We can quantify the readability of each section using established metrics. Again, the values may be slightly inflated due to text sanitization issues, but I’m pleased to see that the conclusions and introduction score well on readability, as these should be the most accessible sections. The technical sections score lower on readability, as expected, likely due to the large number of technical jargon words.

Academic-ness of my writing

Let’s examine some common academic writing patterns: passive voice usage, sentence length, lexical diversity, and first-person pronouns. As expected, we can see that technical sections tend to use more passive voice. Interestingly, my architecture descriptions appear to have notably shorter sentences!

I also decided (with help from Claude) to analyze whether I overuse specific “academic” terms, including:

“analysis”
“research”
“data”
“method”
“results”
“theory”
“approach”
“study”
“model”
“framework”

It’s interesting to see that I apparently use “method” frequently in the conclusions of my NeurIPS paper. However, this observation comes again with the caveat that shorter text sections can produce less reliable frequencies.

Comparing my writing with Shakespeare

An academic looking person shaking hands with William Shakespeare — Academics v Shakespeare. (Generated with DALL-E 3)

I thought it might be interesting to compare the statistics from my thesis to Shakespeare’s writing. Fortunately, Andrej Karpathy has compiled a tiny Shakespeare dataset, which I used for this comparison.

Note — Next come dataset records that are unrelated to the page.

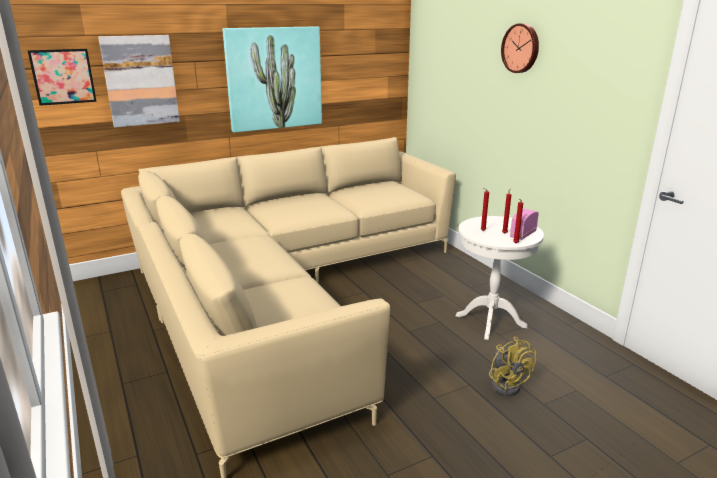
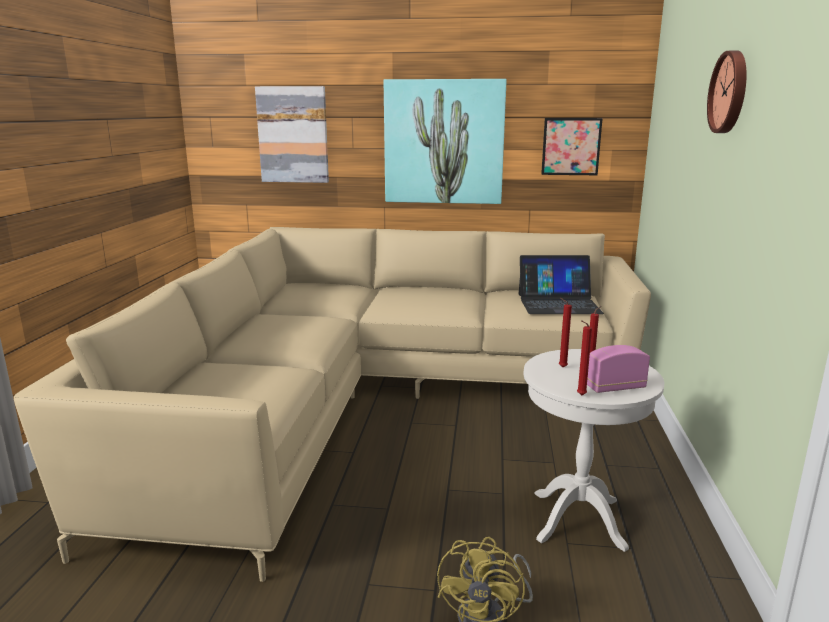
camera: 35 degrees right, 5 degrees down
picture [28,49,97,106] -> picture moved to [541,118,603,175]
none -> laptop [519,255,604,314]

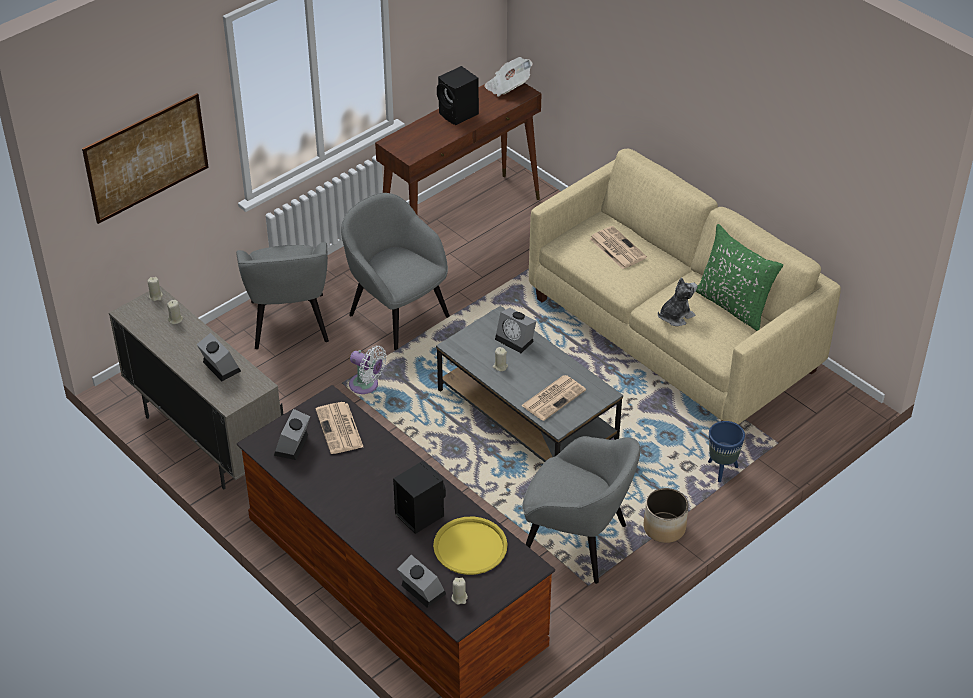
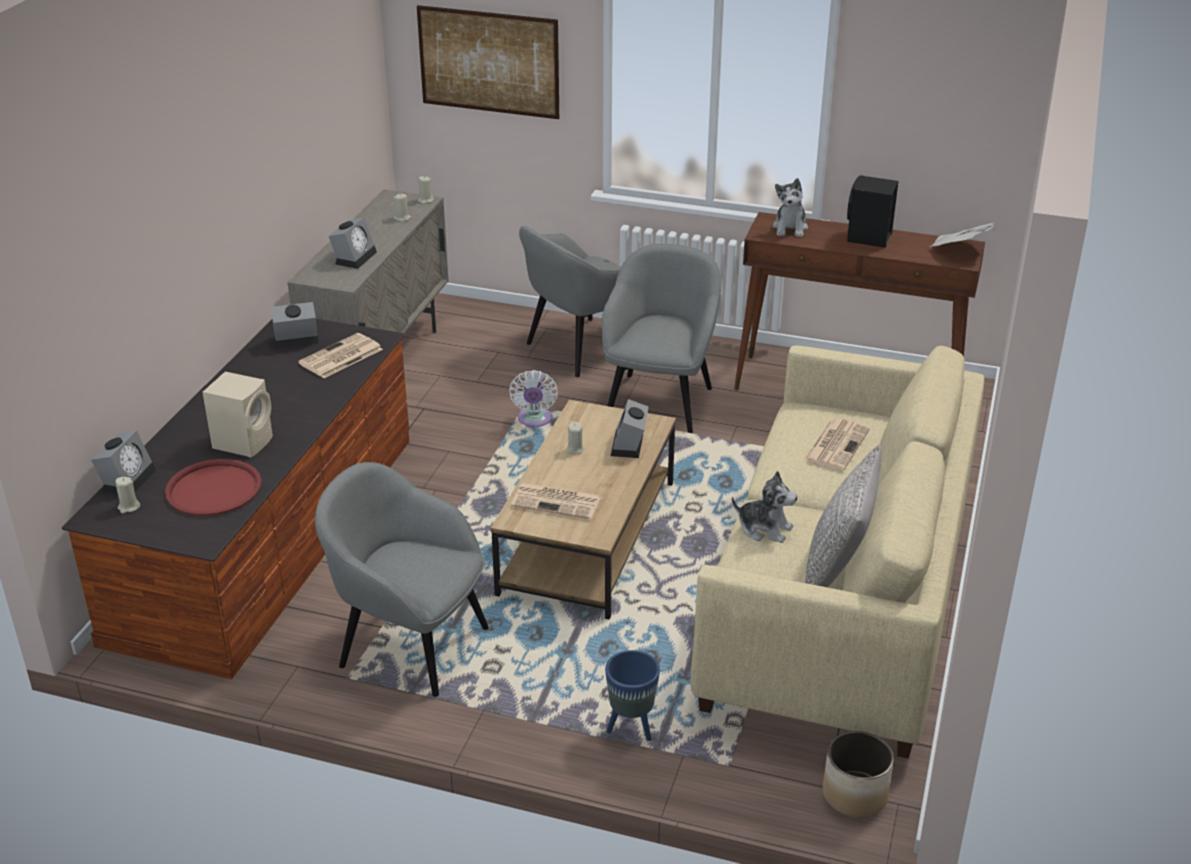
camera: 60 degrees right, 10 degrees down
black speaker [393,461,446,534] -> beige speaker [203,371,273,457]
yellow tray [433,517,507,575] -> red tray [165,459,262,516]
grey coffee table [436,306,623,462] -> brown coffee table [490,400,676,620]
grey armchair [522,436,640,584] -> grey armchair turned 120 degrees clockwise [315,462,489,697]
planter [644,488,688,543] -> planter moved to [823,731,894,817]
green pillow [696,224,783,331] -> grey pillow [805,445,882,587]
none -> plush toy [772,178,808,237]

Let’s start with sentiment analysis. I’m pleased to see that my thesis is both less polarizing and less subjective than Shakespeare’s works—suggesting at least some degree of scientific rigor!

We can also see that my sentences are somewhat longer, and my passive voice usage is significantly higher than Shakespeare’s.

Somewhat surprisingly, my thesis is less readable than Shakespeare according to all metrics. (Note that for Flesch Reading Ease, higher scores indicate better readability, while for the other metrics, lower scores are better.) This is rather humbling, considering Shakespeare still uses archaic terms like “thou” which aren’t particularly accessible to modern readers. But then again, he was a master playwright after all…

At least I can claim slightly higher lexical diversity! Though I’m concerned this might also be influenced by LaTeX commands that weren’t fully removed during text sanitization.

Finally, let’s examine the top words used by Shakespeare and myself. Unsurprisingly, there’s virtually no overlap. Emergent communication wasn’t particularly popular in the late 16th and early 17th centuries when Shakespeare was writing.

Summary

While this post is primarily for fun, I think it nicely showcases a few important points. First, text sanitization is surprisingly challenging and time-consuming—I now have much greater appreciation for data preparation specialists. Second, there are numerous fascinating approaches to analyzing text and, by extension, language! Exploring these different metrics and seeing how they compare has been super fun. This kind of analysis is precisely what made me pursue emergent communication and linguistics in my PhD, and I hope I’ve managed to convey some of that enthusiasm to you, dear reader!